Redação

Apenas 17 dias separam o menino Arthur Tetto Lader, de um ano e 10 meses, do início do tratamento de uma doença chamada Atrofia Muscular Espinhal, do tipo 1. A família conseguiu mobilizar diversas pessoas por meio da rede social e arrecadou R$ 1 milhão para a viagem ao exterior, despesas e tratamento. A primeira aplicação está programada para acontecer no dia 29 de abril, na Itália – onde a mãe do garoto, Rafaela Lader, também possui cidadania.

O embarque está marcado para sábado (15). A internação de Arthur acontece no dia 18 e a família quer acomodá-lo dias antes, para garantir a tranquilidade no tratamento. Rafaela fez um agradecimento especial na página usada para a campanha: Emoção sem fim! Gratidão eterna! Anjos do Arthur, vcs doaram vida ao meu bebê!!! Hoje é um dia muito especial, dia em que a solidariedade, o amor e a união venceram! Juntos conseguimos o que parecia impossível – dar essa imensa chance ao Arthur! Conseguimos com muita luta, não foi fácil, mas valeu cada segundo! Arthur tem um ano de tratamento garantido, a campanha vai continuar sim, mas gostaria de pedir a vcs que doem esse amor a quantas crianças puderem, muitas crianças precisam e todas merecem essa oportunidade, faz bem a quem recebe e faz bem a quem doa!”, escreveu a mãe.

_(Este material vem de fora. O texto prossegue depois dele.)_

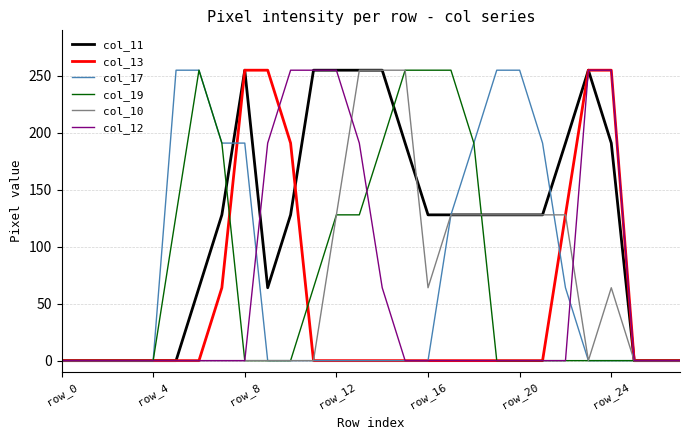

Which series has the largest total across all categories?

col_11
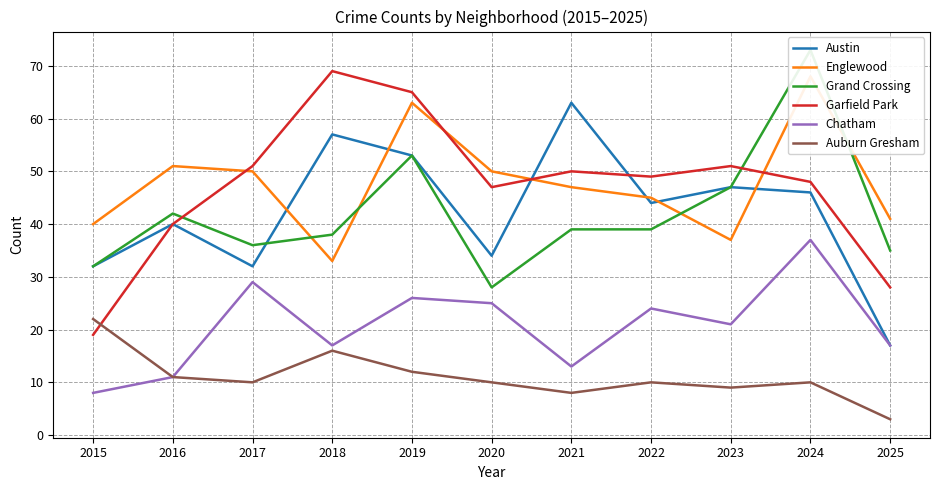

At 2022, list the series in order from largest to smallest.

Garfield Park, Englewood, Austin, Grand Crossing, Chatham, Auburn Gresham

Ela ainda garantiu que, mesmo de Roma, vai manter atualiza a página com informações diárias sobre o tratamento do filho. “Vcs estarão conosco em roma!!!”, escreveu Rafaela.

Luta

Arthur precisa de ajuda de aparelhos para respirar. (Foto: Reprodução/Facebook)

AME tipo 1 é uma doença degenerativa de origem genética que promove a perda gradual dos movimentos voluntários e involuntários do corpo. Por causa do problema, que foi diagnosticado quando Arthur tinha seis meses, o bebê usa um respirador o tempo todo e se alimenta por uma sonda.

O único modo encontrado pelos pais de melhorar a qualidade de vida do menino é tratá-lo fora do país e usar um medicamento chamado Spinraza-Nusinersen, feito em outros países, entre eles, Estados Unidos e Itália. Como os pais têm dupla cidadania, brasileira e italiana, eles se preparam para levar o filho para o país europeu.

Diagnóstico

Os pais do menino descobriram que havia algo errado quando Arthur tinha apenas dois meses. “Ele não tinha nenhum movimento nas pernas e o que tinha no braço estava diminuindo. A pediatra, então, nos orientou a consultar um neurologista, porque aquilo não era normal. Foi quando descobrimos a doença”, comentou Rafaela. A Atrofia Muscular Espinhal Tipo 1 é um distúrbio raro e não tem cura.